Die Prinzessin der perfekten Schlagerinszenierung: Helene Fischer. Foto: dpa

An einem Strauß aus Luftballons schwebt sie auf die Bühne hinab, im weißen Kleid tanzt sie frisch, mädchenhaft, kühl – und singt ihren deutschen Schlager. Helene Fischer steht für das neue Selbstbewusstsein des deutschen Schlagers. Am Montag hat sie lächelnd in Stuttgart wieder bezaubert.

Den ersten Song des Abends leiht sich Helene Fischer von Robbie Williams: „Let Me Entertain You“, lasst mich euch unterhalten, singt sie und steckt zugleich ihr musikalisches Feld ab – vor der Popmusik fürchtet sie sich nicht, aber den Schlager will sie, unbedingt. Helene Fischers Horizont ist weit: Disco, Soul und Funk der 1970er Jahre liegen in ihm, ebenso wie Leonard Bernstein und das Musical. Der weitaus größte Anteil ihres Repertoires ist jedoch dem deutschen Schlager klassischen Zuschnitts verpflichtet – der einfachen Melodie, die sich im Ohr festsetzt, dem schlichten, deutlich betonten Viervierteltakt, den jeder mitklatschen, zu dem man auch gerne schunkeln kann, den Texten, die erzählen von Alltag, heißer Liebe, Fernweh.

Immer spielt die Melodie dabei die wichtigste Rolle, aber links und rechts der Bühne thronen Schlagzeug und Percussion, die den Liedern rhythmisches Volumen geben; weiter oben sieht man eine Bläsergruppe, deren Einsätze die Arrangements mit schnittiger Würze ausstatten. Und manchmal blitzt mitten im Schlager ein kurzes, gut platziertes Gitarrensolo auf, oder die Bildwände zeigen das Spiel auf den schweren Saiten einer elektrischen Bassgitarre.

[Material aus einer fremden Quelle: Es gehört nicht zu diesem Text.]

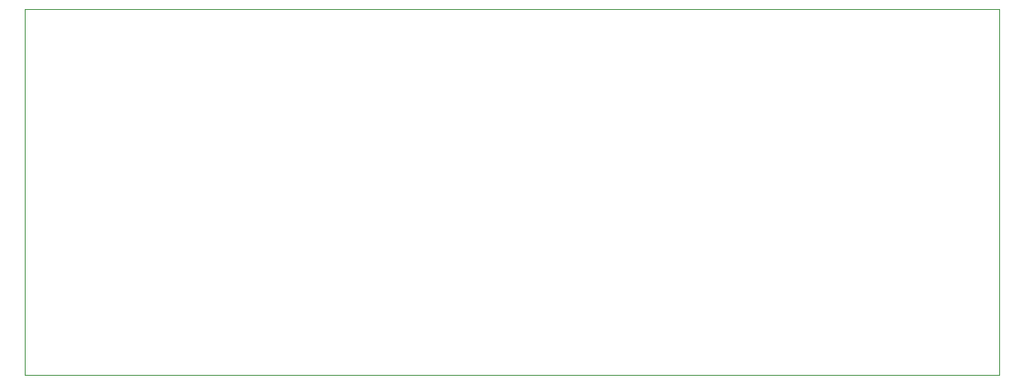
<source format=gbr>
%TF.GenerationSoftware,KiCad,Pcbnew,9.0.6*%
%TF.CreationDate,2026-02-15T17:48:03-07:00*%
%TF.ProjectId,SoundRat,536f756e-6452-4617-942e-6b696361645f,rev?*%
%TF.SameCoordinates,Original*%
%TF.FileFunction,Profile,NP*%
%FSLAX46Y46*%
G04 Gerber Fmt 4.6, Leading zero omitted, Abs format (unit mm)*
G04 Created by KiCad (PCBNEW 9.0.6) date 2026-02-15 17:48:03*
%MOMM*%
%LPD*%
G01*
G04 APERTURE LIST*
%TA.AperFunction,Profile*%
%ADD10C,0.050000*%
%TD*%
G04 APERTURE END LIST*
D10*
X101000000Y-92200000D02*
X200950000Y-92200000D01*
X200950000Y-129700000D01*
X101000000Y-129700000D01*
X101000000Y-92200000D01*
M02*

</source>
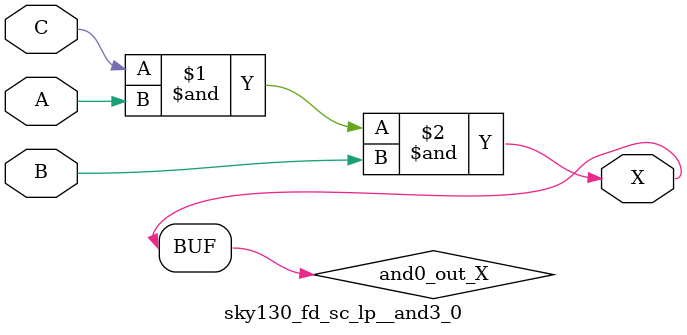
<source format=v>
/*
 * Copyright 2020 The SkyWater PDK Authors
 *
 * Licensed under the Apache License, Version 2.0 (the "License");
 * you may not use this file except in compliance with the License.
 * You may obtain a copy of the License at
 *
 *     https://www.apache.org/licenses/LICENSE-2.0
 *
 * Unless required by applicable law or agreed to in writing, software
 * distributed under the License is distributed on an "AS IS" BASIS,
 * WITHOUT WARRANTIES OR CONDITIONS OF ANY KIND, either express or implied.
 * See the License for the specific language governing permissions and
 * limitations under the License.
 *
 * SPDX-License-Identifier: Apache-2.0
*/


`ifndef SKY130_FD_SC_LP__AND3_0_FUNCTIONAL_V
`define SKY130_FD_SC_LP__AND3_0_FUNCTIONAL_V

/**
 * and3: 3-input AND.
 *
 * Verilog simulation functional model.
 */

`timescale 1ns / 1ps
`default_nettype none

`celldefine
module sky130_fd_sc_lp__and3_0 (
    X,
    A,
    B,
    C
);

    // Module ports
    output X;
    input  A;
    input  B;
    input  C;

    // Local signals
    wire and0_out_X;

    //  Name  Output      Other arguments
    and and0 (and0_out_X, C, A, B        );
    buf buf0 (X         , and0_out_X     );

endmodule
`endcelldefine

`default_nettype wire
`endif  // SKY130_FD_SC_LP__AND3_0_FUNCTIONAL_V

</source>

An der Seite von Helene Fischer spielen versierte Musiker, um sie herum gleiten Tänzer in roten Anzügen und Tänzerinnen in hautenger Mode; der Gitarrist liegt auf den Knien, und Helene Fischer wirft sich zurück, lässt ihr blondes Haar frei fallen. Durch die Hitparaden-Nostalgie nach Dieter Thomas Heck weht ein Hauch von Madonna. All das setzt Zeichen, sendet eine Botschaft – wir können alles, lautet sie, aber wir tun das, was wir wollen, was wir lieben: Wir spielen den deutschen Schlager.

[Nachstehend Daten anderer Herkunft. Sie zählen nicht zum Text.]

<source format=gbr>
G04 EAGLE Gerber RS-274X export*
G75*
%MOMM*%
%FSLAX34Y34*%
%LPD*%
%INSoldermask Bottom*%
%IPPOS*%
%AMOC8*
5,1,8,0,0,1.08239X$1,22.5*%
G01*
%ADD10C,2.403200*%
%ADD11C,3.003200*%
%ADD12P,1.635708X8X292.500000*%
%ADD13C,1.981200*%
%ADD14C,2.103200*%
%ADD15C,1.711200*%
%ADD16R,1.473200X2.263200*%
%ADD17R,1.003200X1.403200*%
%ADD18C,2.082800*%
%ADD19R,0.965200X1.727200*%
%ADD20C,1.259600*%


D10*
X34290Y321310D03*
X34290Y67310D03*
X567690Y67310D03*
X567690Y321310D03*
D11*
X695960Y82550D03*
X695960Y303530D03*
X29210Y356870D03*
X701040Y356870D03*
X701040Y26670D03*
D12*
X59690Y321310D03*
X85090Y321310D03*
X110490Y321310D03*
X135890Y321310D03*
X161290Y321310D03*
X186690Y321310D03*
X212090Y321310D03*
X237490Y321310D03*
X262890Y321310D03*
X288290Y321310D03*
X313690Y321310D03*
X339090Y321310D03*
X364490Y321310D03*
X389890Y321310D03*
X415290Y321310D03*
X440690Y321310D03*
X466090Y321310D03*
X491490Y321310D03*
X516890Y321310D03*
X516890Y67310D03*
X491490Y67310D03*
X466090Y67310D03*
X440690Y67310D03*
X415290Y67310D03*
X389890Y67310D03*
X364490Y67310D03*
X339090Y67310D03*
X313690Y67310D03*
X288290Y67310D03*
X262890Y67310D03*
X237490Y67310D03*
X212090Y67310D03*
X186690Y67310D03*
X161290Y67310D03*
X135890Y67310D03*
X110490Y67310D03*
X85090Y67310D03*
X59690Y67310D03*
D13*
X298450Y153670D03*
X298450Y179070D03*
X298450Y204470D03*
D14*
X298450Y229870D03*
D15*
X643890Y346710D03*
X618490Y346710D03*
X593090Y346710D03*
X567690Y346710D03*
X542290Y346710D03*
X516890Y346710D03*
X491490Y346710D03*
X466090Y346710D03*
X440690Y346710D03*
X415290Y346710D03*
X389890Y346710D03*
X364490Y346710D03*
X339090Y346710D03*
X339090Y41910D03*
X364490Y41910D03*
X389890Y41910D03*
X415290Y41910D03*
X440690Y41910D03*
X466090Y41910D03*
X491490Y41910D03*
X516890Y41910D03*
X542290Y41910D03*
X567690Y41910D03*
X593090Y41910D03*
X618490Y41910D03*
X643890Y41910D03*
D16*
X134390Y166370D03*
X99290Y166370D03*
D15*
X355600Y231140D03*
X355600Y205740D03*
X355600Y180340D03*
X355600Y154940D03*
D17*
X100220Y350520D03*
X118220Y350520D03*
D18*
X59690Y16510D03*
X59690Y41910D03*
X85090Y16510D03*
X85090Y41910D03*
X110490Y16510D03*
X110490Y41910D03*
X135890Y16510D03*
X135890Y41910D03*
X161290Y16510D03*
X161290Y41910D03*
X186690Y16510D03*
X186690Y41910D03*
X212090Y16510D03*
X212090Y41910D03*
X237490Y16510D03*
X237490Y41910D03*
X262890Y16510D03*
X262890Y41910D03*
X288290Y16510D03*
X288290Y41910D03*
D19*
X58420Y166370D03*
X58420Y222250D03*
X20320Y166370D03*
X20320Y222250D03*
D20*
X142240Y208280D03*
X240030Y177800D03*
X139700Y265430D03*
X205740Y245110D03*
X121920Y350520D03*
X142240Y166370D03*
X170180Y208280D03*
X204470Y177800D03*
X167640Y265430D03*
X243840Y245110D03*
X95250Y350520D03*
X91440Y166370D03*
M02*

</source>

Mehr als zwei Stunden lang erleben 10 000 Fans der Helene Fischer an Montagabend dieses neue Selbstverständnis des Schlagers auf großer Bühne, in perfekter Inszenierung. Rund um den Charme der Helene Fischer entfaltet sich in der Schleyerhalle eine Show, deren Perfektionismus sicher keinen kleinen Teil zum erstaunlichen Erfolg der Sängerin beiträgt. Hier will der deutsche Schlager tatsächlich in einer Liga spielen mit den ganz Großen im Popgeschäft.

Show als visueller Rausch

Zwei digitale Bildwände links und rechts der Bühne zeigen Helene Fischer in betörender Schärfe. Hinter ihnen zieht sich eine weitere Bildwand über die ganze Breite der Bühne und verleiht der Inszenierung verblüffende Tiefe. Das Meer, Wogen, die sich unendlich langsam hoch hinauf türmen, die Sterne, eine endlose Flucht schimmernder Glühbirnen, eine Iris, so groß und leuchtend rot wie ein Sonnenuntergang, geometrische Formen in sorgfältig komponierten Farbstufen – die Helene-Fischer-Show ist ein visueller Rausch, der aber niemals seine Hauptfigur vergisst. Inmitten der Breitwandpanoramen, der Laser, die weit hinausgreifen und die Schleyerhalle in ein funkelndes Sternenmeer verwandeln, ist Helene Fischer immer noch der Stern, der am hellsten leuchtet. Und vor allen Dingen versteht sie es auch, ihre Persönlichkeit zum Mittelpunkt dieses Spektakels zu machen und dort die Nähe zu ihren Fans glaubhaft zu behaupten. „Helene!“, ruft es mit Begeisterung aus der Menge heraus – „Ja!“, antwortet sie, „Ich bin’s! Ich bin hier!“ Und hüpft dabei ein bisschen, lächelt, unverwechselbar, glücklich.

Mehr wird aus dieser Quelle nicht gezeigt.